== What this task involves ==
Start at the line below containing "index tip: (489, 256)" and stop at the line containing "pinky tip: (547, 316)". Repeat every line of that stretch exactly, and nothing outside it.

**** Data to examine

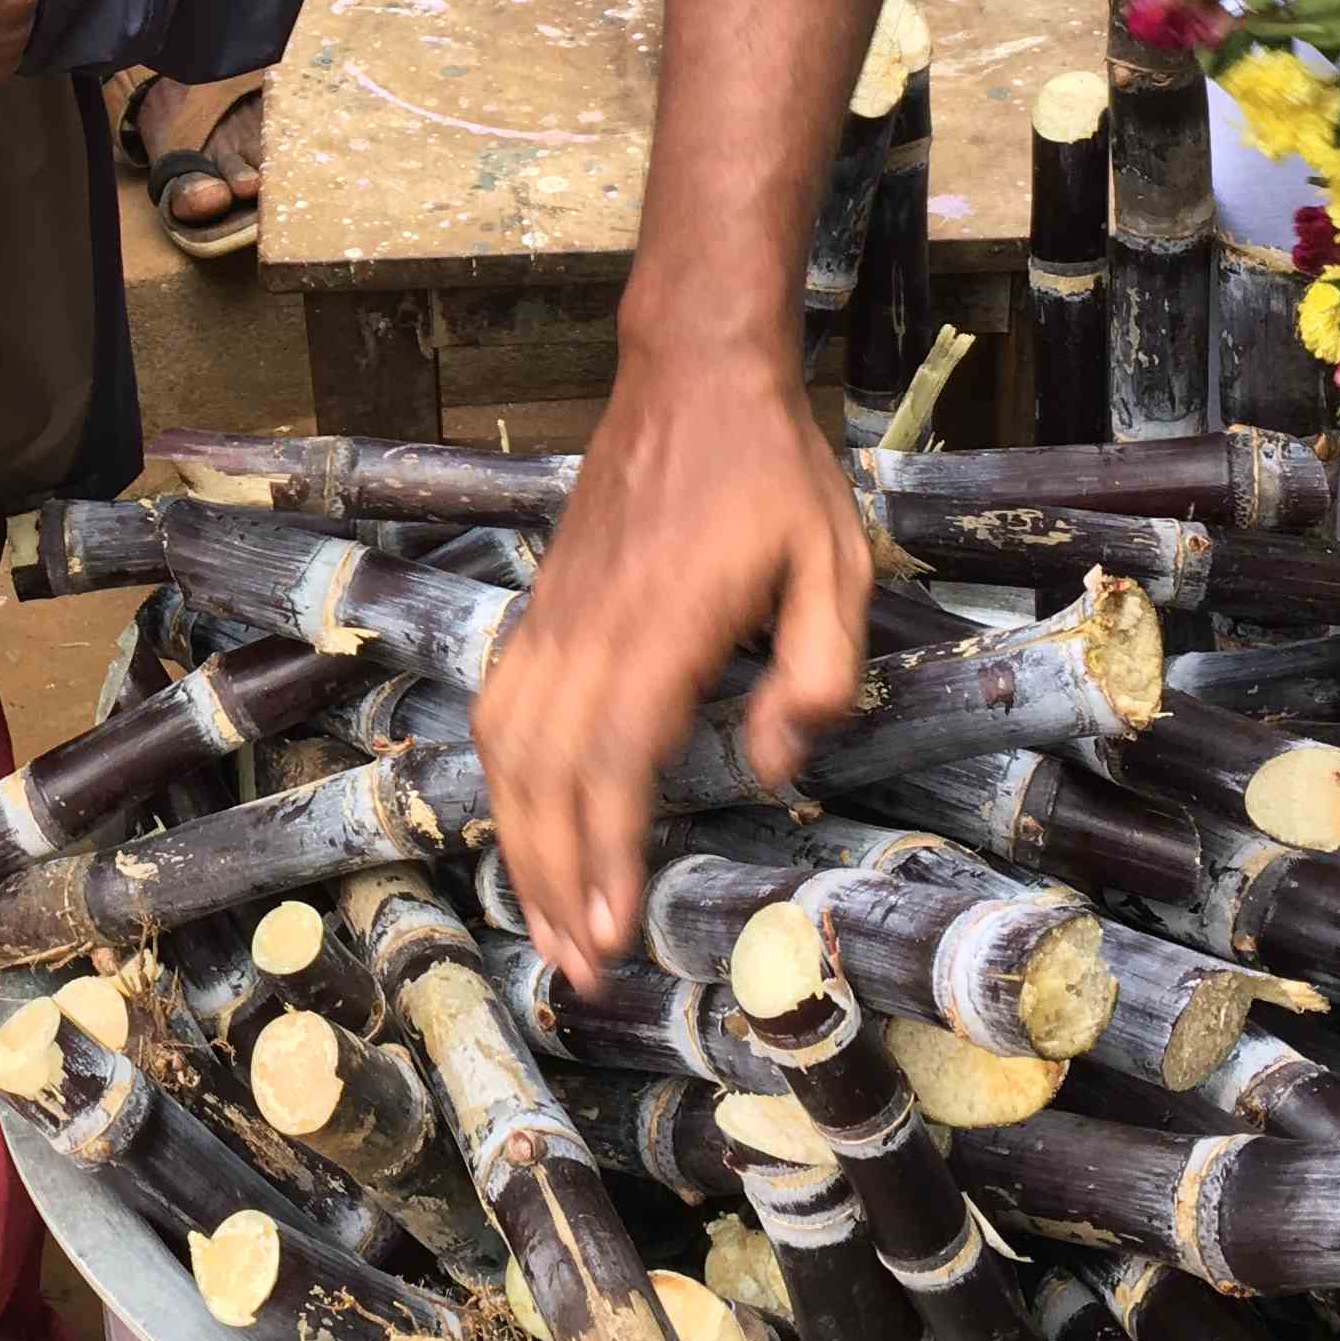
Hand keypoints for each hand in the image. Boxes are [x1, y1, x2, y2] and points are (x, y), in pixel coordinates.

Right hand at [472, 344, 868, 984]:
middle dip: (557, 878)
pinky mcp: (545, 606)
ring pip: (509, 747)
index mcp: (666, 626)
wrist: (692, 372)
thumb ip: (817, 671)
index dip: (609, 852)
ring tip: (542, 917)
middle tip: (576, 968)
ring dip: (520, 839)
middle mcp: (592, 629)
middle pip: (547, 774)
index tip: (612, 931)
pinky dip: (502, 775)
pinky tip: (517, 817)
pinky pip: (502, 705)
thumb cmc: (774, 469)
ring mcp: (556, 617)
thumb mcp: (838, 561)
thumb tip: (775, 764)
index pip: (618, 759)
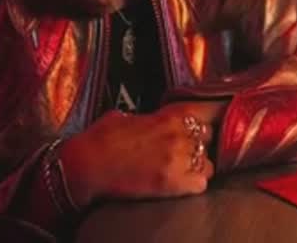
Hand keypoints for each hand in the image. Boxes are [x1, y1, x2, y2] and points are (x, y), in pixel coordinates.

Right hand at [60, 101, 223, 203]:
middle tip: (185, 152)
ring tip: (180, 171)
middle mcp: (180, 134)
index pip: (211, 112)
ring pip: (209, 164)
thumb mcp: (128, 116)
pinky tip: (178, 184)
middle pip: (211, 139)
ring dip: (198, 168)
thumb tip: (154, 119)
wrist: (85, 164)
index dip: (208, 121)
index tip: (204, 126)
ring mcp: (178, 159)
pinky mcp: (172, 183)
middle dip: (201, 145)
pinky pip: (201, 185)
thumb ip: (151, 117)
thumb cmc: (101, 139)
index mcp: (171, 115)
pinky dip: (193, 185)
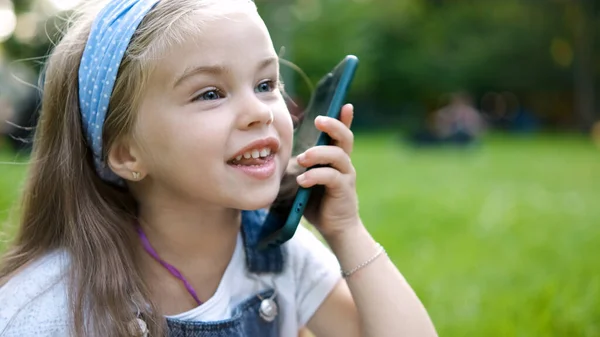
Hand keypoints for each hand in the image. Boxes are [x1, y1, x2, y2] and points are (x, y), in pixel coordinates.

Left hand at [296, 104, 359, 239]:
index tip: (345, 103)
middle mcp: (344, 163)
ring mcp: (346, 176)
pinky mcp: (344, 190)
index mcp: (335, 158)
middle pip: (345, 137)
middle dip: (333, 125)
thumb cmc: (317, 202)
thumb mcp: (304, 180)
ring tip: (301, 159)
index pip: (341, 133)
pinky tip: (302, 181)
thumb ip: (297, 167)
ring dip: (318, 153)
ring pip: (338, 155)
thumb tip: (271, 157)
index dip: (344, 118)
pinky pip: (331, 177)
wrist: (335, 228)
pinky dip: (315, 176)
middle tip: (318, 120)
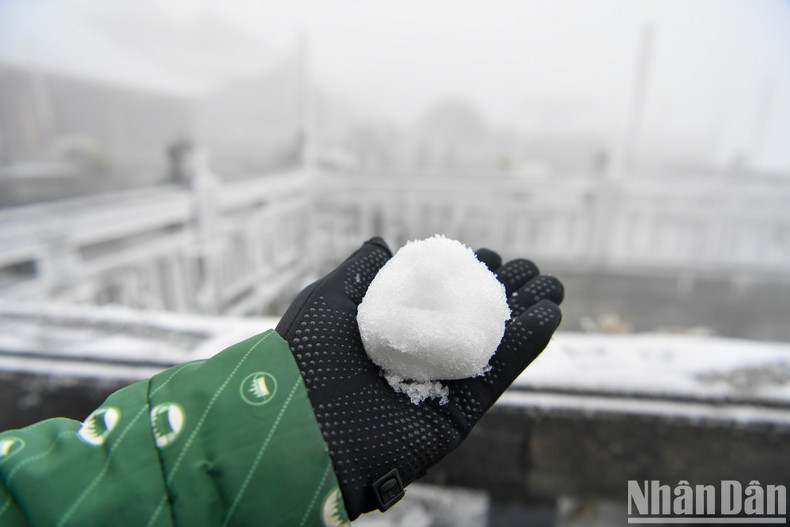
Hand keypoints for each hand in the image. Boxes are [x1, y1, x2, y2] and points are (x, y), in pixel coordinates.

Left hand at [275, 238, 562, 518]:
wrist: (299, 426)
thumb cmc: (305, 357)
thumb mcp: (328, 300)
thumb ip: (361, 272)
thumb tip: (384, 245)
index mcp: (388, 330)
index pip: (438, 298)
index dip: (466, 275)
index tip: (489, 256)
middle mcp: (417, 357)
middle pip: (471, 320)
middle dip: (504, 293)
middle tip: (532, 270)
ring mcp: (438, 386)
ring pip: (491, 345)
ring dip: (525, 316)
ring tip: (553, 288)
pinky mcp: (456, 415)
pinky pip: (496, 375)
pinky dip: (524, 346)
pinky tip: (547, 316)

********
**** Data to examine

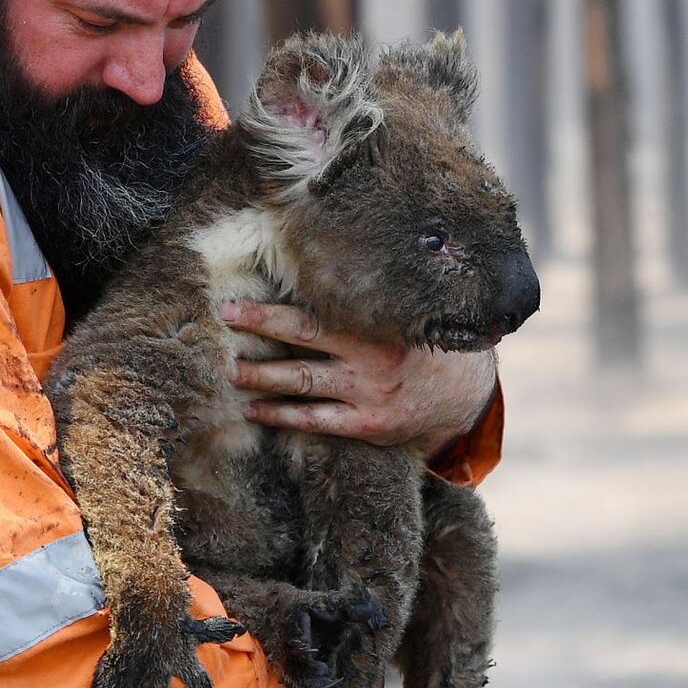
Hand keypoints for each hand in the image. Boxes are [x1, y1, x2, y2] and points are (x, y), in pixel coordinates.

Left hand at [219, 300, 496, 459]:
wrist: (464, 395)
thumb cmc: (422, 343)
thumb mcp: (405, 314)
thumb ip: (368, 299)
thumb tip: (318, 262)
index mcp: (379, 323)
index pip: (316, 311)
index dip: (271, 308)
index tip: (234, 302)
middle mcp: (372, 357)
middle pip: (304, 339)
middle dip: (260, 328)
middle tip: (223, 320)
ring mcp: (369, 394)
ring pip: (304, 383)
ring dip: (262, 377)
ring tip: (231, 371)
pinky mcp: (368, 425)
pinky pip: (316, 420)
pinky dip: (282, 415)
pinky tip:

********

== The completed task ==
index tip: (489, 256)
middle mcp: (417, 357)
middle pip: (471, 320)
middle dip: (504, 293)
middle tip: (532, 270)
ring mcp: (438, 386)
ring pip: (491, 345)
ring dip: (525, 316)
ring tip: (553, 288)
pinky mcp: (456, 415)
pinky pip: (496, 375)
pinky dip: (524, 346)
pinky tip: (547, 316)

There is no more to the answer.